I’m on my way to Santa Fe. I made arrangements to go last summer; my brother invited me. He actually invited me to orchestrate a meeting with my half sister, a woman I have known about since I was somewhere between seven and ten years old. She was one of three children abandoned by my father when he left her mother, sometime in 1962 or 63.
Recently I received two reels of film from my mother’s sister, the only surviving sibling of either my mother or my father. The film was labeled “Family Xmas 1964”. My first Christmas. Incredibly, one can drop off these ancient relics at the local Costco, and even before they are returned to that big box buy everything store, you can view them online.
There I am, toddling about.

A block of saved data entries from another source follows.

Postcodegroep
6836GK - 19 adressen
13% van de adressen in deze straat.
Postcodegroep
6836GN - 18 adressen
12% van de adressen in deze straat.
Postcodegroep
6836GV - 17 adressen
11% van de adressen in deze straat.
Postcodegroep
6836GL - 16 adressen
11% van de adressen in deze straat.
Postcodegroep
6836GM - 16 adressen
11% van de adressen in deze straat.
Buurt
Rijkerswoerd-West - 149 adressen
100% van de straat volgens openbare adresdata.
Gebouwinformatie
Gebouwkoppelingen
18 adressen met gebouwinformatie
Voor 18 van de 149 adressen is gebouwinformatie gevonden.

There are children there, two girls in mid grade school, a blonde toddler boy and his mother..none of them known to me. Then glimpses of my grandmother, playing with me, a baby with serious demeanor, with the face I remember on my own oldest girl, focused, blinking eyes away from what must be the light of the movie camera. There is no sound; the technology for home cameras wasn’t that developed.
And there is my father, hair slicked back, smoking, moving around. I haven’t seen my father move around since 1985; he died that year at the age of 63. I have never seen him so young and moving, smiling, a Jewish looking version of the actors on Mad Men. Somehow, the motion makes him seem real again, more than the man in the pictures holding me at the Grand Canyon, more than the photo of him at his desk at the university, an image I’ve lived with for years.

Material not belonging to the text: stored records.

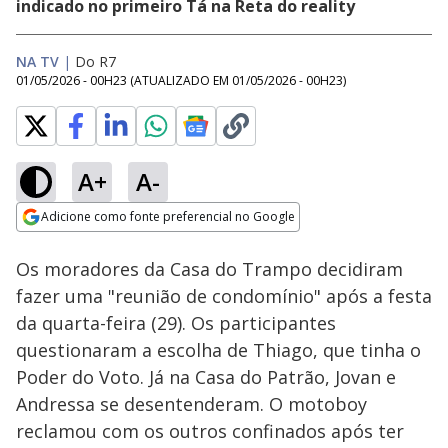
indicado no primeiro Tá na Reta do reality
NA TV
|
Do R7
01/05/2026 - 00H23
(ATUALIZADO EM
01/05/2026 - 00H23
)
A+
A-
Loaded
:
14.87%
Adicione como fonte preferencial no Google
Ativar
Som
Opens in new window
Os moradores da Casa do Trampo decidiram
fazer uma "reunião de condomínio" após a festa
da quarta-feira (29). Os participantes
questionaram a escolha de Thiago, que tinha o
Poder do Voto. Já na Casa do Patrão, Jovan e
Andressa se desentenderam. O motoboy
reclamou com os outros confinados após ter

The women wear ridiculous ribbons in their hair, bows that match mine and the other little girls. I feel angry at them, angry that they allow themselves to remain a baby like me instead of meeting and matching the sophisticated look of the men in the film. My mother appears for an instant. She must have handed the camera to someone else, in fact, my mother was an accomplished filmmaker who was sent back to the kitchen by the men who owned the industry. She is beautiful, as lovely as my father is handsome.

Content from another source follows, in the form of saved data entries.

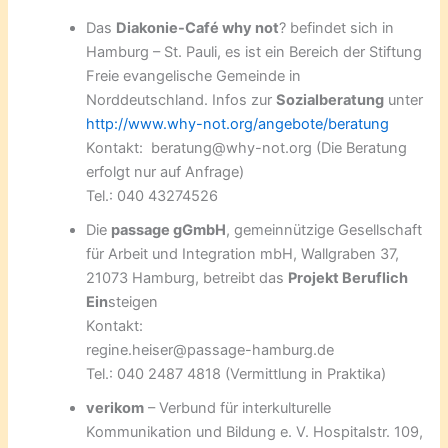
Das
Diakonie-Café why not
? befindet sich in
Hamburg – St. Pauli, es ist ein Bereich der Stiftung
Freie evangelische Gemeinde in
Norddeutschland. Infos zur
Sozialberatung
unter
http://www.why-not.org/angebote/beratung
Kontakt: beratung@why-not.org (Die Beratung
erfolgt nur auf Anfrage)
Tel.: 040 43274526
Die
passage gGmbH
, gemeinnützige Gesellschaft
für Arbeit und Integration mbH, Wallgraben 37,
21073 Hamburg, betreibt das
Projekt Beruflich
Ein
steigen
Kontakt:
regine.heiser@passage-hamburg.de
Tel.: 040 2487 4818 (Vermittlung in Praktika)
verikom
– Verbund für interkulturelle
Kommunikation und Bildung e. V. Hospitalstr. 109,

And who is missing? My father’s three other children. He is masquerading in this film, watching me. Did he forget the children that also belonged to him, including my half sister, who I am meeting now after almost 50 years?
My grandmother bounces me up and down, feeds me, lets me ride a plastic pony. I don’t crack a smile, I still don’t when I’m concentrating. It looks like I’m the only one who isn’t playing for the camera.